Zugleich zog der Vorfall, oder war’s auch nur von den Lauten des Pudels bestimmt, zu hundertzwölf Prozent alle Hunde im Park an den Ort des Geschehens. Labradors, Retriever,
Collies, Terrier, Dackel, zwei Schäferhunde, eine Dogge und ein Pinscher kamen im vollen
Sprint gelaufen. Davor verzogen sich auch die letzten Gaffer. Und Unferfert flüchtete auf
die Bank und wäre wohl auf den Mount Everest gestiegen, hätte das die einzige Möglichkeit
geboten, in Sicherheit zu gelangen, dass er die in fünfzig Zentimeter Höhe auch nicht hatte, realisierte er nicht. Bis auf die Dogge, die sich dann doch betont vornehm abseits hielt,
machten die anderen Hunde, ohne dass es einer wagte, ihn zu beißen, gegen den Pudel Front.
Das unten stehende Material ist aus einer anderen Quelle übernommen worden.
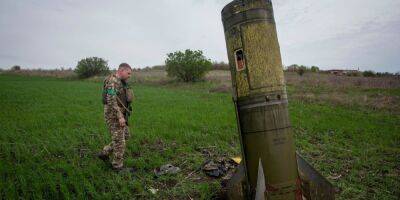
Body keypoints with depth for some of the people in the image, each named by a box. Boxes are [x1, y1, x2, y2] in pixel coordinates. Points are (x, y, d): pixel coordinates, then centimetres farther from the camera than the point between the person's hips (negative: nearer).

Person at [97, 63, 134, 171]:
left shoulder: (121, 82, 13)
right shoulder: (112, 81, -18)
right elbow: (111, 101, -26)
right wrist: (120, 117, -28)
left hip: (120, 114, 10)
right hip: (113, 115, -10)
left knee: (125, 136, 16)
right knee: (119, 141, -2)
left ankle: (104, 153, 28)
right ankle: (118, 166, 12)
Sie rochen’s, dass der nicht in ihre Meute gehörte und dass er nur deshalb das Unerhörte gewagt hatte, einen Menschen anzugreifen, und vielleicht solidarisierten sie sich auch, weil sie
ihren guten Ruf hier nicht durch dieses Vieh in Verruf bringen lassen wollten; auch Hunden
mag, geht’s um Privilegien und fettes Leben, der eigne Arsch näher sein als ihre Natur.